From The JDeveloper and SOA Book Of “Why”: Chapter 0 – The Why of “Why”
Thank heaven for Google.
I honestly can’t imagine doing my job as an Oracle consultant without access to Google. Consultants, developers, DBAs – we’re all at the mercy of pure information overload. No longer are we just expected to know our area of expertise – making the whole system work together (application, network, database, security, performance, etc.) is required for all but the most junior of consultants and developers. As systems have evolved, options for design, coding and configuration of systems have grown exponentially.

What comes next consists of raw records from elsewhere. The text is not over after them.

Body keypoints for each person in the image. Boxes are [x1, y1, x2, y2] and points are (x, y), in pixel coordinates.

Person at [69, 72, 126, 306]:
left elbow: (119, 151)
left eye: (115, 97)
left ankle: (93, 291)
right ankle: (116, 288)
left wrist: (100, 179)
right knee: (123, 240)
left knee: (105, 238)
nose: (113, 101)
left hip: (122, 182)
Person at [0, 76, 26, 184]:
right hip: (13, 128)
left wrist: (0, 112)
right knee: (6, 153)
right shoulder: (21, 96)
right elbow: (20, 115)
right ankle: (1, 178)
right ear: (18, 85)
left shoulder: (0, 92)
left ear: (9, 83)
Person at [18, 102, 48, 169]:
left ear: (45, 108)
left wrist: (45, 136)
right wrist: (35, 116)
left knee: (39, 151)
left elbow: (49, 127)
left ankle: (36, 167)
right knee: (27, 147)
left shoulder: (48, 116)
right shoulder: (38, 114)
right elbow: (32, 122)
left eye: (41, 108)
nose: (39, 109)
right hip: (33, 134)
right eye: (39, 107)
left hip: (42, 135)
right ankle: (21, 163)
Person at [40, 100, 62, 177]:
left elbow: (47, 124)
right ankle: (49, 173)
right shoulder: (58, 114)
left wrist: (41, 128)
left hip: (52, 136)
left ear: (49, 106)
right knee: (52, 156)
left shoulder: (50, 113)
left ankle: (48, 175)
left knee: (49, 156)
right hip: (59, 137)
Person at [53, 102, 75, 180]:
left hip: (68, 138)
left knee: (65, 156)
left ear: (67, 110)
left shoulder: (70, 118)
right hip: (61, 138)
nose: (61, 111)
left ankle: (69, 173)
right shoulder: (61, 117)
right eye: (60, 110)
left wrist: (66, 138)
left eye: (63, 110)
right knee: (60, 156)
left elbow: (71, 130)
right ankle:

For example, in a modern, enterprise application, where does the code for a simple business service live? Should it live in the browser code inside of a JSP? Should it live within the middleware application? Should it live within a web service? Should it live within an EJB? Should it live within the enterprise service bus? Should it live within a BPEL process? Should it be contained within a Business Rule? Or should it live within a stored procedure in the database?
It’s tough enough just knowing and understanding all of the different permutations – knowing the “right” answer (if there even is a “right” answer for your situation) is even more challenging. Google is great for the “what” and “how” in these types of situations: How do I write code and place it in the Service Bus? What tool can be used to load test my application? How do I write an EJB? What attributes can I set dynamically in this JSF component? How do I deploy a BPEL process? How do I test a Web Service?
But what about the “why” questions? Why does it make sense to use the Enterprise Service Bus for this problem? Why does JMS exist? For the new release of a product, why should we consider changing the application’s basic architecture?
These are the types of questions I struggle with as a developer and architect every day.
Along with Google, there is a rich community of Oracle bloggers out there. There are people who are willing to give of their time and create wonderful blogs that outline their experiences in the challenging development world of SOA using Oracle JDeveloper. Without these bloggers, all of our lives would be much more difficult.
There is a challenge, however, putting their works to good use – namely, this: the set of features in Oracle JDeveloper 11g and the creative things you can do with them is so incredibly large, being able to pick out the specific things discussed on many of their blog posts and put it to practical use can be a challenge for many developers – a case of being able to see the forest from the trees, as it were. There are many, many times I’ve poured over a post knowing I was reading something essential, but struggling to fit it in to the bigger picture.
It’s my sincere hope to contribute to this space by focusing less on the “what” and “how” of SOA Development using Oracle JDeveloper and to talk about the “whys” of working with Oracle JDeveloper in the SOA space. Throughout 2012, I’ll be publishing different lessons on working with Oracle JDeveloper to create SOA applications focusing on the “whys”. In the beginning, there will be lots of discussion on the “whys” and less on the “hows”, but that ratio will shift as we get into more and more detail. Whenever I can tie a chapter on this blog to another blog out there, I’ll make every effort to do so.